What is of central importance in evaluating the decision here at issue is the
general finding for the purpose of the Act and Regulations that was made by the
Minister’s delegate. She was not tasked with deciding on any standard whether
the applicant had in fact knowingly participated in the drug importation
scheme. Though the applicant denied in his affidavit that he confessed to the
police, it was not unreasonable for the Minister’s delegate to accept that, as
reported by the police, the applicant had confessed to involvement in the
smuggling, though he had been under the impression the boxes contained steroids
– which are also an illegal substance.
[18]
The standard of proof that must be met in order
for Transport Canada to revoke a security clearance is outlined in the Federal Court’s
decision in Clue v Canada (Attorney General), 2011 FC 323 at para 20:
[…] For purposes of revocation of a TSC the
standard of proof is much lower and requires only a reasonable belief, on a
balance of probabilities, that a person may be prone or induced to commit and
act (or to assist such an act) that may unlawfully interfere with civil
aviation. This provision involves an assessment of a person’s character or
propensities (“prone or induced to”) and it does not require evidence of the
actual commission of an unlawful act: see Fontaine, above, at para 78, 81 and
83. What the Director is called upon to do is to examine a person’s behaviour
to determine if, on balance, it supports a reasonable belief that a person may
in the future be inclined to act unlawfully in the context of aeronautical
safety. […]
[19]
Finally, I note that the case law makes it clear
that the Minister is entitled to rely on information received from the RCMP for
the purposes of determining whether to cancel a security clearance (Henri v
Canada (Attorney General), 2014 FC 1141 at para 41; affirmed 2016 FCA 38).
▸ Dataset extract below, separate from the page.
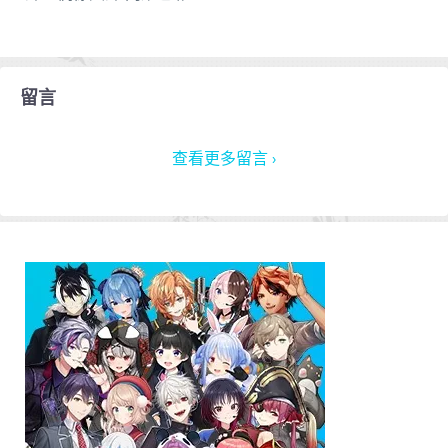
留言
查看更多留言 ›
Although the applicant provided a lengthy contradictory and new explanation for
his involvement in the heroin importation scheme, the Record of Discussion of
the Advisory Body characterizes the explanations provided by the applicant as
highly convenient and a “spin story”. These
conclusions and inferences are not unreasonable. The fact remains that the
applicant did assist criminals in the importation of drugs. Given that reality,
when tasked with the forward looking assessment of risk called for by the
statutory scheme, it was certainly reasonable for the Minister’s delegate to
conclude that the applicant may be prone or induced to commit an act that
interferes with civil aviation. And, at the very least, even if we accept for
the sake of argument that the applicant was only doing a “favour” for a co-worker, what he effectively did was
contrary to the security policies and clearly supported the cancellation of his
clearance certificate because he was unreliable and lacking judgment. Overall,
the decision to cancel the applicant’s clearance falls within a range of
possible, acceptable outcomes which are defensible in respect of the facts and
law.
[20]
In the case at bar, the applicant submits that,
irrespective of the result, no costs should be awarded to the winning party,
while the respondent seeks costs in the amount of $2000 in case of dismissal.
Costs normally follow the result of the case. I find no special reason to
exercise my discretion not to allow costs in favour of the respondent. The
claimed amount of $2000 is reasonable in the circumstances.
[21]
For all these reasons, the present application
shall be dismissed with costs of $2000 in favour of the respondent.